■ Work item
Below are records; count the lines that hold the string "root" and give only the count.

■ Data for processing
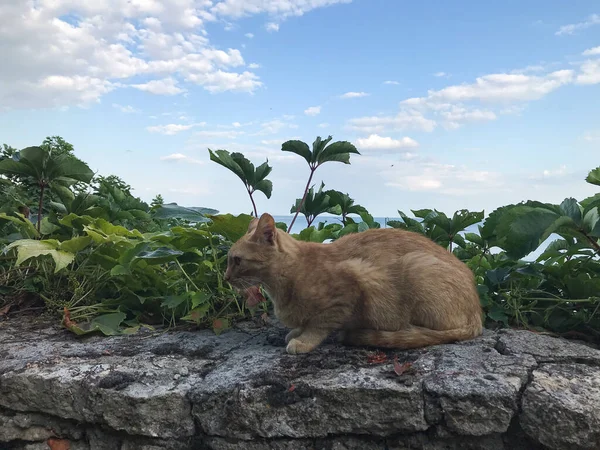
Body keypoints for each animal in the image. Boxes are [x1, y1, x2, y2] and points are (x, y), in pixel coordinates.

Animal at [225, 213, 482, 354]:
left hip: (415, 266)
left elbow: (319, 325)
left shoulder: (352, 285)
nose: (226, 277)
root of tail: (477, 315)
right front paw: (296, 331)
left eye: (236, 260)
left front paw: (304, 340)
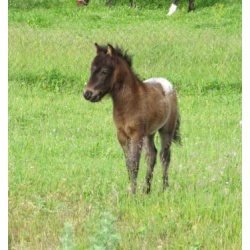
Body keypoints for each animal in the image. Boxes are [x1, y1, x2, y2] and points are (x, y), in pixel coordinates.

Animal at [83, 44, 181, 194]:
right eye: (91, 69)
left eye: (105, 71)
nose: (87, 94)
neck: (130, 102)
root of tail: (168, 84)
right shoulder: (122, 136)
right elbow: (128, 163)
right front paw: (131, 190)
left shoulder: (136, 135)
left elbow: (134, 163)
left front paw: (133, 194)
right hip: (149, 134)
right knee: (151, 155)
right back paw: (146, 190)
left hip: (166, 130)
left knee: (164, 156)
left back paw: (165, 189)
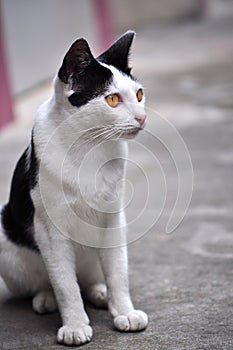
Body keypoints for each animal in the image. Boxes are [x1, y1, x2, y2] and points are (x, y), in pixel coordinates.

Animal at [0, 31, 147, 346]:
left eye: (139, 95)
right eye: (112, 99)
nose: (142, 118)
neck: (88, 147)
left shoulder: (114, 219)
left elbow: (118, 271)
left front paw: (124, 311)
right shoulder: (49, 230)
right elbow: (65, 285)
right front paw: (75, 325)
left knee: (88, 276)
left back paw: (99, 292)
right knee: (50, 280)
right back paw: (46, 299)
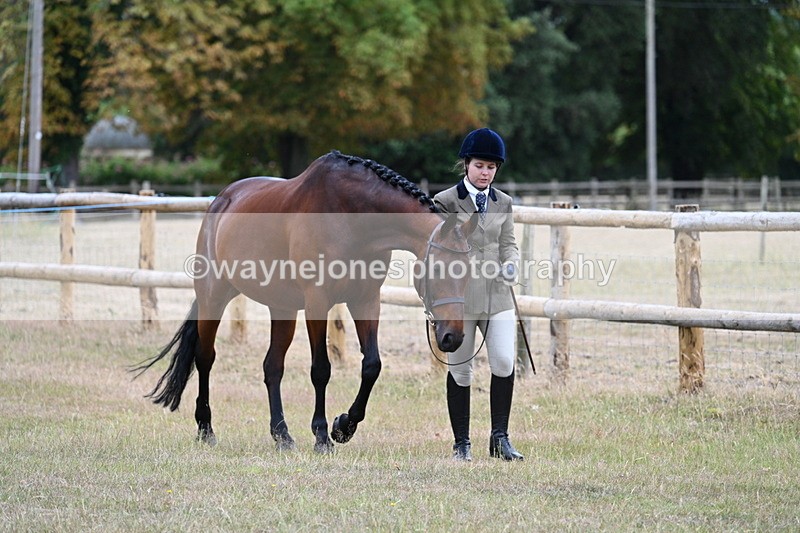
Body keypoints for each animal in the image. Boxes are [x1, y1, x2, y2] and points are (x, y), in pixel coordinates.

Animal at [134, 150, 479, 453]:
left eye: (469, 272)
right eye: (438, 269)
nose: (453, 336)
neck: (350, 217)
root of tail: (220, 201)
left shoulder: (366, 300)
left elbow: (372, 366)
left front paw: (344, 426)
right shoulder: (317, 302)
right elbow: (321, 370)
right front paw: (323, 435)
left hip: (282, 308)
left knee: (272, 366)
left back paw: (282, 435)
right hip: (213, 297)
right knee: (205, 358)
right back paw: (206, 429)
...
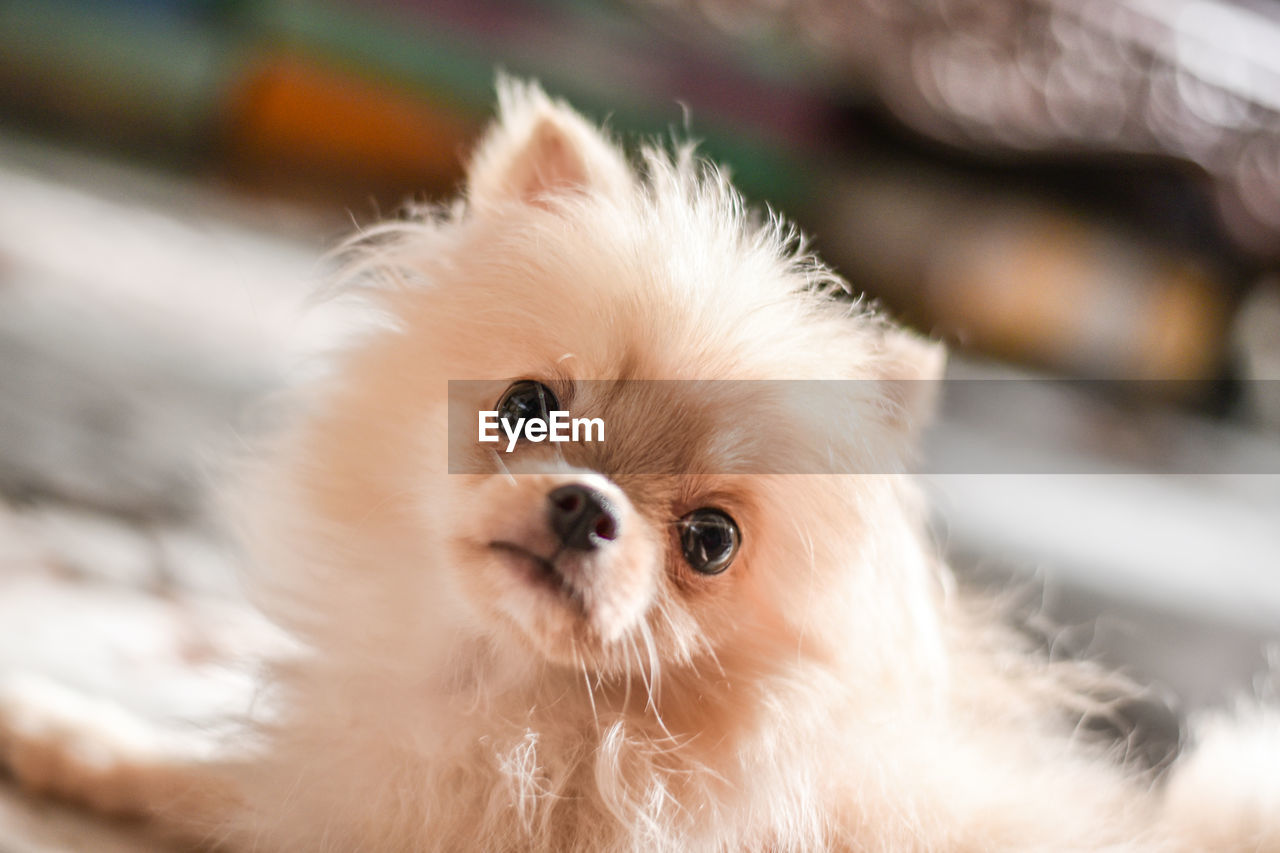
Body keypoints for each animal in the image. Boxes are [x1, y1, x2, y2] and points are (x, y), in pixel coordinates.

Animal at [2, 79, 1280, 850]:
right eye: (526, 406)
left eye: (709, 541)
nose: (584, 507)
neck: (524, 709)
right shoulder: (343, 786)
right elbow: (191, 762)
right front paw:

■ Written answer
3